#### EXTRACTO DEL DOCUMENTO ####

En diversas ocasiones he sido objeto de intemperancias de
este tipo de “llamadas al orden” por encontrarme a punto de cruzar, o cruzando
tierras –siempre que me toca hacerlo, procuro que sea por el lado que no genere
lesiones en el cultivo-, especialmente si la tierra se encuentra en “ flor”, o a punto de dar su cosecha. Afortunadamente,
hasta ahora, siempre he salido indemne
de estas situaciones y en buena relación con la persona que me recriminaba.
A veces las palabras, las adjetivaciones con que nos
denominan, se sustituyen por otro tipo de actos mucho más hostiles, en forma de
amenazas acometedoras, portando nuestro malhumorado interlocutor, cualquier
artilugio de labranza u otro objeto, como elementos intimidatorios.
Una situación relacionada con el asunto que me ocupa esta
redacción, de lo más apurada que he
vivido, sino la más, la he tenido que soportar no hace mucho. Me encontraba en una
extensa finca totalmente abierta, sin avisos precautorios que impidiesen el
paso o estancia, pletórica de frondosos árboles frutales, optima; sin nada en
contra en principio que impidiese la estancia de un cazador en tan querencioso
lugar, a la espera de que le llegue la
pieza, objeto de posible abate. Mi presencia pronto fue detectada por un perro
guardián, quien con sus ladridos, puso en alerta a sus dueños, residentes en
una vivienda rustica en el alto de una colina, alejada suficientemente de mi lugar de ubicación, a una distancia muy
superior a la que la norma permite cazar, a buen resguardo de cualquier
contingencia, como consecuencia del empleo de mi arma.
Desde donde me
encontraba apostado oía voces desmesuradas sin saber de quién procedía, aunque
sí de donde; hacia aquel lugar ruidoso centré mi curiosidad; pronto pude
observar a la silueta de una persona de mediana edad que encaminaba sus pasos
hacia el lugar en que me encontraba, blandiendo airado y amenazante un
artilugio de uso en la labranza (pala de
dientes), cuestión que yo intuía, por las muestras que generaba, con verdaderas
intenciones de agredirme. Una situación imprevista, no deseada, de la que pronto me hice cargo, centrándome en
hallar una solución de nulo enfrentamiento, tratando de evitar la gravedad de
tales intenciones y calmar aquel individuo.

#### DATOS SUMINISTRADOS ####

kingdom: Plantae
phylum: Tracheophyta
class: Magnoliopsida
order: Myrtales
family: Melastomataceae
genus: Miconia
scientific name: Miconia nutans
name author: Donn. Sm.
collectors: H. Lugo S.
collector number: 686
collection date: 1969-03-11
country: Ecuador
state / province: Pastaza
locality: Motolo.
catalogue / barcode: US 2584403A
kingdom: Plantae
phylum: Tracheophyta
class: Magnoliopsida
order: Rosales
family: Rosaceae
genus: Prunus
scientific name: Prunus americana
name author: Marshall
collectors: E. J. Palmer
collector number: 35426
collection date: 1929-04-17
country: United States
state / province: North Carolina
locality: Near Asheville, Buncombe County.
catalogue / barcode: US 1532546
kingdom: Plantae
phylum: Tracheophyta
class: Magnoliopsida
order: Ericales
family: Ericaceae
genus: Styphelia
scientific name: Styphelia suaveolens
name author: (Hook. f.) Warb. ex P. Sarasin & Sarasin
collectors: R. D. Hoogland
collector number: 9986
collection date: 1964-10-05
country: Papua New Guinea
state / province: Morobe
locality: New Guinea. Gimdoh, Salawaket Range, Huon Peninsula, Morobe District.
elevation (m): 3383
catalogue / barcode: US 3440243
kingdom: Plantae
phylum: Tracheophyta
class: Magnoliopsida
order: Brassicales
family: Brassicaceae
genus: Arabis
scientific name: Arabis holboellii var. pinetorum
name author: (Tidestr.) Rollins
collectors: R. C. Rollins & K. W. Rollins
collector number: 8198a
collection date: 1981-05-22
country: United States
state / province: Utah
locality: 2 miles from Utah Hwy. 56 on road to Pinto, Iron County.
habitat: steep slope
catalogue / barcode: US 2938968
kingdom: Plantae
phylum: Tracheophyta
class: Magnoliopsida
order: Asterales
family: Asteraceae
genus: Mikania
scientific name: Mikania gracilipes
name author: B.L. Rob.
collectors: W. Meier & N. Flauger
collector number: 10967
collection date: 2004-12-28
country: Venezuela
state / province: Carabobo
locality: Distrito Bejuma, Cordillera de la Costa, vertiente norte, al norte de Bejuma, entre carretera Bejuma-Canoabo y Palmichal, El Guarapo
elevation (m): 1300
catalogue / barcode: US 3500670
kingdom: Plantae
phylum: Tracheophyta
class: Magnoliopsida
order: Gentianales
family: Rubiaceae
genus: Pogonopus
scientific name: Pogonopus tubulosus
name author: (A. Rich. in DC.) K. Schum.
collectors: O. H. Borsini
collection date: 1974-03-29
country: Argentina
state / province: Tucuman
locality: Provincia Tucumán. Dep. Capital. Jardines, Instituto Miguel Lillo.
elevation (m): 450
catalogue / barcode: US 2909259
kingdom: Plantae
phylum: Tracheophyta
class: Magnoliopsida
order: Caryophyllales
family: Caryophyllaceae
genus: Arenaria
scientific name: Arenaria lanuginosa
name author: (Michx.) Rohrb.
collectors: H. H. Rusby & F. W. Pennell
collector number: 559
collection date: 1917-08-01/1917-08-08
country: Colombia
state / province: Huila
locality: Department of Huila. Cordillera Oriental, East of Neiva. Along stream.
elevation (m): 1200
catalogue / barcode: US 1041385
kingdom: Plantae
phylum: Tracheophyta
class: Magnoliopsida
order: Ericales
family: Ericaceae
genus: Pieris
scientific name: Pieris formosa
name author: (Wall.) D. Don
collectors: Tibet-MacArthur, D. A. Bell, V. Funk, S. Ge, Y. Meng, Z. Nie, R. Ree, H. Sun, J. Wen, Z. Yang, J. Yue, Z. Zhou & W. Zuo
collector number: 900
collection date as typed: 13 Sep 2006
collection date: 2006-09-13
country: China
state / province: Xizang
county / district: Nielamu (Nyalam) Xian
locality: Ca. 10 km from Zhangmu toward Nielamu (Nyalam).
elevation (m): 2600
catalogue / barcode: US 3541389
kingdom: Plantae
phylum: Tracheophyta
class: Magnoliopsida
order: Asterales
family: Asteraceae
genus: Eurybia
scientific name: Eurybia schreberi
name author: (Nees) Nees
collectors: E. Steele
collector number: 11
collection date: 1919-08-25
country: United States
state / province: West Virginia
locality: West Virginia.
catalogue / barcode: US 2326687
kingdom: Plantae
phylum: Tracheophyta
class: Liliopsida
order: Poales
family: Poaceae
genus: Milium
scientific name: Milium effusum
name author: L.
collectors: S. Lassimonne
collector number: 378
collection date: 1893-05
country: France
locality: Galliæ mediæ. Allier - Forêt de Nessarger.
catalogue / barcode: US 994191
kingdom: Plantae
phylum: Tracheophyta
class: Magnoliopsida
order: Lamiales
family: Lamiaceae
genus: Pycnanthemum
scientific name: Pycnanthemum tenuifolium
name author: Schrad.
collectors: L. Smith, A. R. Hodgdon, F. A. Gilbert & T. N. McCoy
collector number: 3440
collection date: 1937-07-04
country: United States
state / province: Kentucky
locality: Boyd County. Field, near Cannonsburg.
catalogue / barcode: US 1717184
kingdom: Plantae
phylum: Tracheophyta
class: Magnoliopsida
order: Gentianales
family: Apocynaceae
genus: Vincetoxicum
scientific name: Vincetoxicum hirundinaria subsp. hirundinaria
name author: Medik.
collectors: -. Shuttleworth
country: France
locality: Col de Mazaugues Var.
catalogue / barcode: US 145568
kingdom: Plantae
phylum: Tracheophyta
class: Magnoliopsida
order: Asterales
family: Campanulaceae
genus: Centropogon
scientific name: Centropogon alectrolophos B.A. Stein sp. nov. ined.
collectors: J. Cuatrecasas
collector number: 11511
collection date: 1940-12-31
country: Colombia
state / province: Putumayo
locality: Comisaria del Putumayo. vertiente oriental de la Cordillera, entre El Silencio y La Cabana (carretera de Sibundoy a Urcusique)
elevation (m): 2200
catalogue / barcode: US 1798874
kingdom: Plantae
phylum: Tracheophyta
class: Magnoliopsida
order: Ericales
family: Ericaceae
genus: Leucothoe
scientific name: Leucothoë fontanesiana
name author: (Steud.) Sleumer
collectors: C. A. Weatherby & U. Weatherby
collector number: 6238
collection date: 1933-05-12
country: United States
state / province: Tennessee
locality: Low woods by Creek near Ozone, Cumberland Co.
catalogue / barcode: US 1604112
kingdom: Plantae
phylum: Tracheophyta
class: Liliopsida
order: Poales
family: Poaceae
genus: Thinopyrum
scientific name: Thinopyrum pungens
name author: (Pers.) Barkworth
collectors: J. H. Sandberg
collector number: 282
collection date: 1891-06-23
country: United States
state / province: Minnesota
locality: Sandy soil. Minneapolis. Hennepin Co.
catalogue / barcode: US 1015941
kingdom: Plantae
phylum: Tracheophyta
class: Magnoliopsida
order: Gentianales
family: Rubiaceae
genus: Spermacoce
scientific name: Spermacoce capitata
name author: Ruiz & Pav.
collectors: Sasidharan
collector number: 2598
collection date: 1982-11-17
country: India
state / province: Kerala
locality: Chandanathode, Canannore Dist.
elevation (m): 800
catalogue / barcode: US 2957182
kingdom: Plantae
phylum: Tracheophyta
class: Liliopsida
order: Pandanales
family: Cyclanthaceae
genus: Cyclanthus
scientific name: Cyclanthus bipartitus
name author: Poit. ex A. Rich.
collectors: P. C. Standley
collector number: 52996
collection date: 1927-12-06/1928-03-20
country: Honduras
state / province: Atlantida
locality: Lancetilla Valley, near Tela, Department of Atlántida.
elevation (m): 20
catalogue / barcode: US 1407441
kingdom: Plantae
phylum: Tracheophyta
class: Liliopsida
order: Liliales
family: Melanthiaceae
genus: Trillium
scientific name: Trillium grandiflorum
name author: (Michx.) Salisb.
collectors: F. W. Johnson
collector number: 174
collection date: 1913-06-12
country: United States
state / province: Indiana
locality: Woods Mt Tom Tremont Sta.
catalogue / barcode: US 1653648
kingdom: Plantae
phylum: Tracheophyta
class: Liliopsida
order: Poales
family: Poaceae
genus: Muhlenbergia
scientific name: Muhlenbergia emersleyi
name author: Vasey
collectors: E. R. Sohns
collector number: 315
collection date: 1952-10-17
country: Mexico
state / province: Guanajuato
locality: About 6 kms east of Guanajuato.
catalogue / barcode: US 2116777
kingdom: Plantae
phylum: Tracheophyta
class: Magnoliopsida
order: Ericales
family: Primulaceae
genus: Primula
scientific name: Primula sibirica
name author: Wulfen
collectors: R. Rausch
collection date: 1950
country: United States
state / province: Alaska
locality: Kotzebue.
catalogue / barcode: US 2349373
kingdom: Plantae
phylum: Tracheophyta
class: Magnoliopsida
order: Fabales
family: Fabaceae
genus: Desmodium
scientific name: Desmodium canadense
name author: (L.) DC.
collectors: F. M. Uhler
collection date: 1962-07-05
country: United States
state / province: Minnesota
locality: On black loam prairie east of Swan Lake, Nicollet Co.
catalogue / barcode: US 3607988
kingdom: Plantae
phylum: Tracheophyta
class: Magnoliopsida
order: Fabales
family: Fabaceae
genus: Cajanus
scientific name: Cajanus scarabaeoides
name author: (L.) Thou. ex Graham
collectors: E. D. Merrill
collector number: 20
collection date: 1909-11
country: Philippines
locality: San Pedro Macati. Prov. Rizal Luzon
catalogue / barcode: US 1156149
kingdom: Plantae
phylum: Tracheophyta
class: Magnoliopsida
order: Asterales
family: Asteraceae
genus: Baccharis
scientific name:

####

**TAREA A REALIZAR:**
De acuerdo con el relato del cazador, explique por qué, en principio, nada impedía que permaneciera en la finca donde estaba apostado.

**RESPUESTA DEL EJERCICIO:**
Se trataba de una finca extensa y totalmente abierta, sin avisos precautorios que impidiesen el paso o la estancia.